Youth, public resistance to plastics ‘only solution’ to phaseout single-use polythene products: Sherry Rehman

v

Abida Shaheen

Islamabad: Federal Minister for Climate Change and Environmental Coordination, Senator Sherry Rehman on Monday said the youth and public at large had a key role in showing resistance and pressure towards plastics manufacturers to phaseout single-use polythene products like bags and bottles causing serious pollution and environmental degradation in the country.

Addressing a seminar on World Environment Day titled ‘Beat Plastic Pollution’ organised by the International Union for Conservation of Nature-Pakistan (IUCN), Ministry of Climate Change and Environmental Coordination and Serena Hotels, the Minister emphasised the need of motivating the general public to step forward and take the lead in fighting plastic pollution which was insurmountable without mass support and acceptance.

Senator Rehman said the impacts of single-use plastics degrading the environment were conspicuous and glaring. She added that the threshold where once the level of degradation, toxicity and overheating was done due to plastic pollution could reach a level, if left unabated, where it would not be reversible.

“The plastics are damaging the environment and what we have done in the past 80 years is unprecedented in the millennial,” she noted.

The minister appreciated the Serena hotels for switching to glass bottles and shunning the use of plastic pet water bottles. “We are also beginning a journey of letting off easy-to-use and throw-away plastics in the Prime Minister’s house, federal ministries and public departments as efforts are underway,” she informed.

The senator mentioned that there was very little data available on recycling of plastics as the country was not recycling over 70% of its plastic waste. “Plastics do not degrade and it’s a complete canard that it vanishes from the environment after some time. It takes more time than our entire life to degrade. Plastics could be banned in three years but cannot be removed completely,” she said.

Senator Rehman informed that the country produced some 3.3 million metric tonnes of plastics that would go beyond 12 million metric tonnes by 2040. “People would have to stop using plastics.
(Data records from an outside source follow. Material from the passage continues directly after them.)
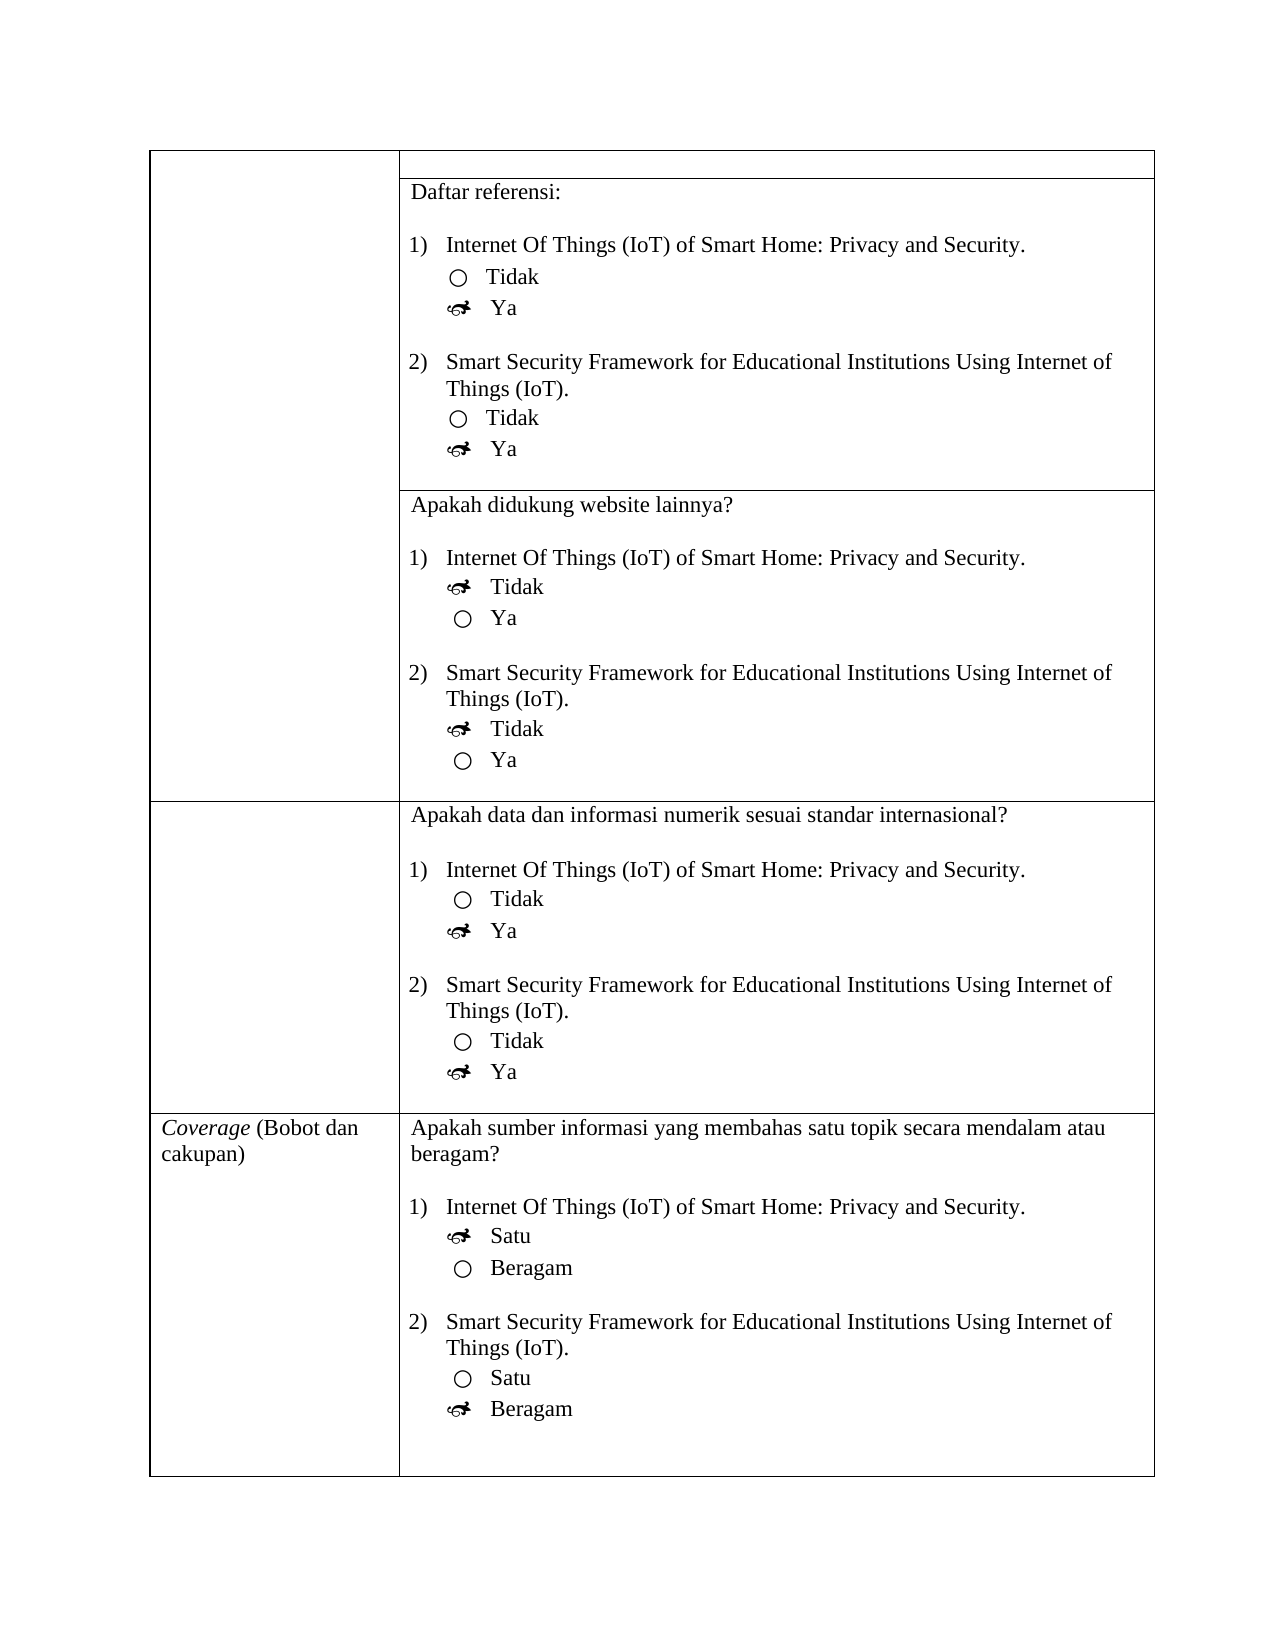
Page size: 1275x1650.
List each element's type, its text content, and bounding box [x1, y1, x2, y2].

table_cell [400, 151, 1154, 177]
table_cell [151, 1114, 399, 1476]
table_cell Daftar referensi: Internet Of Things (IoT) of Smart Home: Privacy and Security. Tidak Ya Smart Security Framework for Educational Institutions Using Internet of Things (IoT). Tidak Ya [400, 179, 1154, 490]
table_cell Apakah data dan informasi numerik sesuai standar internasional? Internet Of Things (IoT) of Smart Home: Privacy and Security. Tidak Ya Smart Security Framework for Educational Institutions Using Internet of Things (IoT). Tidak Ya [400, 802, 1154, 1113]
table_cell Apakah didukung website lainnya? Internet Of Things (IoT) of Smart Home: Privacy and Security. Tidak Ya Smart Security Framework for Educational Institutions Using Internet of Things (IoT). Tidak Ya [400, 491, 1154, 801]
table_cell [151, 802, 399, 1113]
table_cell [400, 1114, 1154, 1476]
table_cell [151, 151, 399, 801]
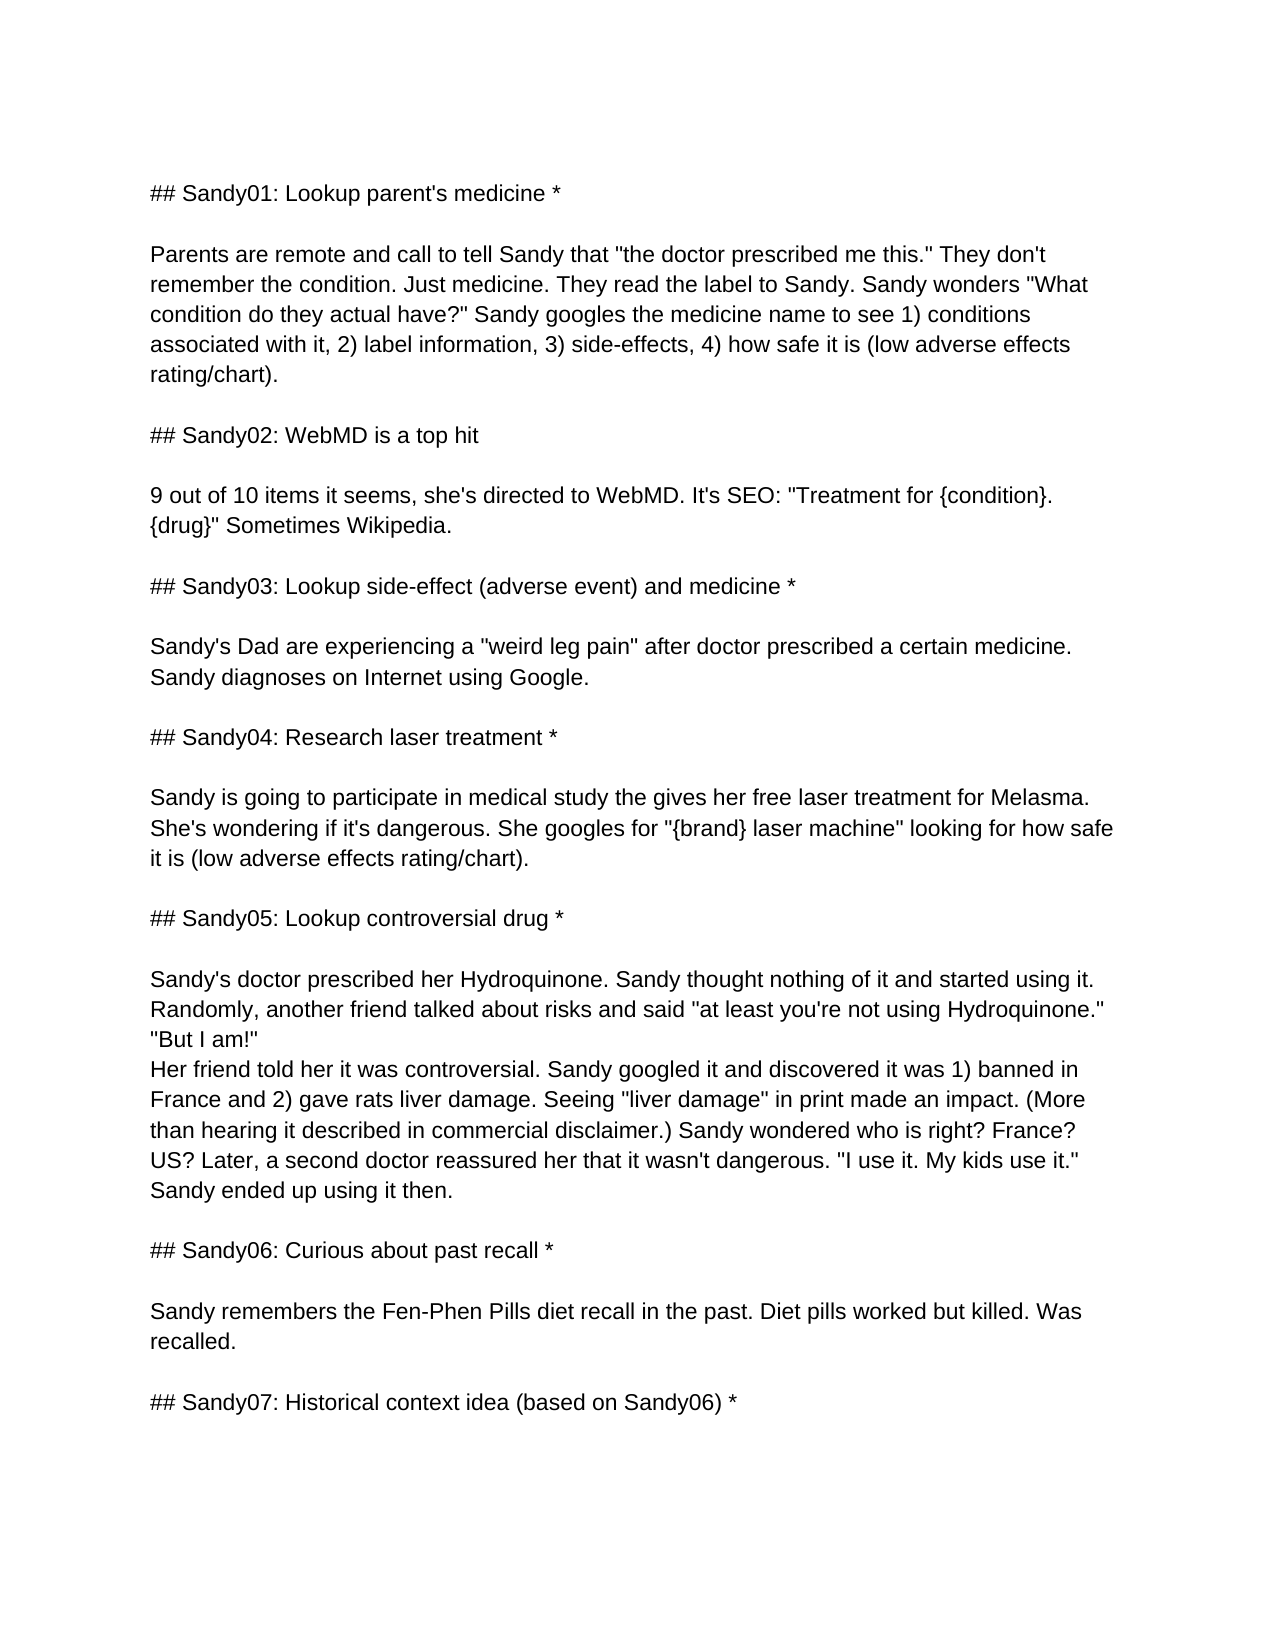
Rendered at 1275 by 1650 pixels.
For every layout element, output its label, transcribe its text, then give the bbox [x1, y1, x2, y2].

MoCCC is intervening in the market and meeting producers and manufacturers to begin the journey of switching to biodegradable alternatives,” she said.

The senator noted that River Indus was the lifeline of the country that had become the world’s second most polluted river proliferating with plastics.

“You cannot police plastic usage out of each other’s lives. We can make regulations and ban plastics but it will go useless if people are not opting for it. We cannot take out plastics from our culture, life and other matters, but people’s passive use of it could achieve that target,” she reiterated.

The minister underlined that the public needed low-cost solutions to plastics, whereas enough consumer and government pressure on manufacturers and retailers who would face resistance against bad plastics could help achieve the ambition of a “plastic-free Pakistan”.

She emphasised that the nation as citizens, manufacturers, governments, and students who were important in activism would turn the page as it all had to start at their workplace and home to shun plastic use.

Country Director, IUCN-Pakistan, Mahmood Akhtar Cheema presented a souvenir to the minister at the end and lauded her for her candid remarks on the topic of mobilising youth for climate action.

The seminar was attended by members of the diplomatic corps who explained the issues pertaining to plastic pollution and its solutions.